University of Massachusetts Medical School
Johns Hopkins University, B.S. Molecular Biology and Anthropology
From Sturbridge, MA
What does your typical day of medical school look like?
8AM- Wake up, meditate, eat breakfast
By 9AM – Walk to school
9-11AM – Anki/Study
12-3PM – Attend afternoon classes/labs
3 – 6PM – Anki/Study
6 – 7PM – Gym
7 – 9PM – Anki/Study or any Extracurricular Activities
10PM – Sleep
How do your classes and lectures compare to those at your undergraduate institution?
Classes in medical school are more structured and generally longer than in undergrad. Courses are also faster paced (block scheduling vs semester long classes). This means that we generally had more midterms in medical school and as such more frequent exams. The information felt more concentrated and delivered more quickly than in undergrad. The instructors generally seemed as though they were more invested in our learning in medical school than in undergrad – this is likely due to the fact that many of them are clinicians and can see us as their future colleagues/entering into their own profession.
How has your approach to learning and/or studying changed since you were an undergrad?
My approach to learning and studying has changed dramatically since undergrad. Whereas in undergrad I never used flashcards or studied everyday, in medical school I rely primarily on Anki (spaced-repetition flashcards) and study everyday in order to try to stay on top of the vast amount of material that we are expected to retain.
How would you describe the unique culture at your school? Are there special events or activities that you consider very representative of the culture at your institution? What influence has this culture had on your experience in medical school thus far?
The culture of our school is always positive and extremely supportive. There is never a time where I feel like I cannot look to older students or my faculty mentors for advice or guidance on keeping up with the material, learning a physical exam technique or getting career advice. Part of this culture began with our orientation for MS1 which was a fun camping trip where MS2s were in attendance and helped facilitate class-bonding and activities. Throughout the year we also had several social events where faculty could hang out with students and spend time interacting outside of class.
Can you give us a brief description of the area surrounding your school and the things you do for fun? What are some things you like and dislike about the city/town you are located in as a student?
Worcester is a gem of a city nestled in the Heart of the Commonwealth of Massachusetts.

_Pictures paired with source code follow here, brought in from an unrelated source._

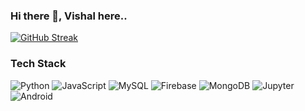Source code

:### Hi there 👋, Vishal here..

<!--
**gawarev/gawarev** is a ✨ _special_ ✨ repository because its `README.md` (this file) appears on your GitHub profile.

Here are some ideas to get you started:

- 🔭 I’m currently working on ...
- 🌱 I’m currently learning ...
- 👯 I’m looking to collaborate on ...
- 🤔 I’m looking for help with ...
- 💬 Ask me about ...
- 📫 How to reach me: ...
- 😄 Pronouns: ...
- ⚡ Fun fact: ...
-->
[![GitHub Streak](http://github-readme-streak-stats.herokuapp.com?user=gawarev&theme=Javascript&date_format=M%20j%5B%2C%20Y%5D)](https://git.io/streak-stats)

### Tech Stack
<p>
  <img alt="Python" src="https://img.shields.io/badge/-Python-4B8BBE?style=flat-square&logo=python&logoColor=white"/>
  <img alt="JavaScript" src="https://img.shields.io/badge/-JavaScript-323330?style=flat-square&logo=javascript&logoColor=F7DF1E" />
  <img alt="MySQL" src="https://img.shields.io/badge/-MySQL-0081cc?style=flat-square&logo=mysql&logoColor=white"/> 
  <img alt="Firebase" src="https://img.shields.io/badge/-Firebase-ffa200?style=flat-square&logo=firebase&logoColor=white"/>
  <img alt="MongoDB" src="https://img.shields.io/badge/-MongoDB-4EA94B?style=flat-square&logo=mongodb&logoColor=white" />
  <img alt="Jupyter" src="https://img.shields.io/badge/-Jupyter-F37626.svg?&style=flat-square&logo=Jupyter&logoColor=white">
  <img alt="Android" src="https://img.shields.io/badge/-Android-3DDC84?style=flat-square&logo=android&logoColor=white">
 </p>
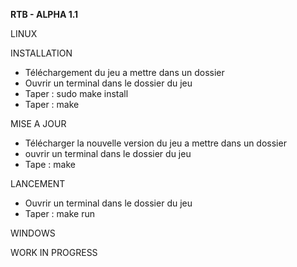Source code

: **RTB - ALPHA 1.1**

LINUX

INSTALLATION
- Téléchargement du jeu a mettre dans un dossier
- Ouvrir un terminal dans le dossier du jeu
- Taper : sudo make install
- Taper : make

MISE A JOUR
- Télécharger la nouvelle version du jeu a mettre dans un dossier
- ouvrir un terminal dans le dossier du jeu
- Tape : make

LANCEMENT
- Ouvrir un terminal dans le dossier du jeu
- Taper : make run


WINDOWS

WORK IN PROGRESS
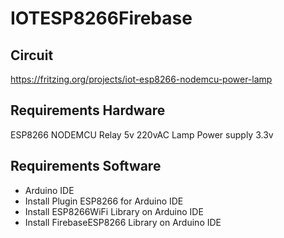 # IOTESP8266Firebase

## Circuit
https://fritzing.org/projects/iot-esp8266-nodemcu-power-lamp

## Requirements Hardware

ESP8266 NODEMCU
Relay 5v 220vAC
Lamp
Power supply 3.3v

## Requirements Software
- Arduino IDE
- Install Plugin ESP8266 for Arduino IDE
- Install ESP8266WiFi Library on Arduino IDE
- Install FirebaseESP8266 Library on Arduino IDE
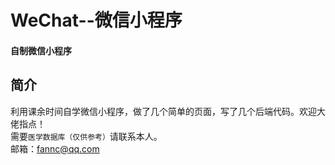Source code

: # WeChat--微信小程序
#### 自制微信小程序  

## 简介
利用课余时间自学微信小程序，做了几个简单的页面，写了几个后端代码。欢迎大佬指点！  
需要`医学数据库（仅供参考）`请联系本人。  
邮箱：fannc@qq.com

Surrounding our school there are several fantastic restaurants to try out, parks and small beaches to relax at, and bars and pubs that all have distinct characters depending on your interests. There are always some sort of events happening in the downtown area of Worcester called Shrewsbury Street and it’s always fun to check out these areas and meet new people.
Likes about Worcester: Distinct neighborhoods with new/up and coming cafes and eateries. A lot of colleges/graduate programs in the area bring in a decent amount of young people. Low cost of living.
Dislikes about Worcester: Lack of effective public transportation, City is kind of spread out
What resources have been most useful to you in self-learning medical school material or in expanding on material taught in class?
Anki (Zanki Deck), SketchyMedical, Pathoma, First Aid
What seemed to be important topics or points of interest during your interviews? Were there particular aspects of your application that your interviewers focused or recurring themes between interviews?
I think one of the most important elements of interviewing for me was defining my narrative and fit for the program. So this required a fair bit of self-reflection to identify what my values are and what my vision for my career is. I was able to establish this early on and tailor my secondaries as well as my interviewing and now my experiences throughout medical school with this lens.
What is one thing you would do differently if you could go back to your undergraduate years or the time between undergrad and medical school?
If I could go back to my undergraduate years I would be have adopted Anki use much much earlier. As far as learning and memory, there is no way that I find more effective to store things in my brain than with Anki.
Given the number of obstacles we face en route to a career in medicine, everyone at some point feels doubtful of themselves. How has this affected you and what has helped you persevere through these sorts of feelings?
Commitment to a singular vision, meditation, and talking to 2nd years who have gone through the struggle. Each of these is refreshing in its own way and helps provide me with perspective and the motivation to continue.
How do you maintain your mental health while balancing school, work, family, and other social obligations?
Mediation & deep breathing. I have also recently started playing the ukulele which I find to be cathartic.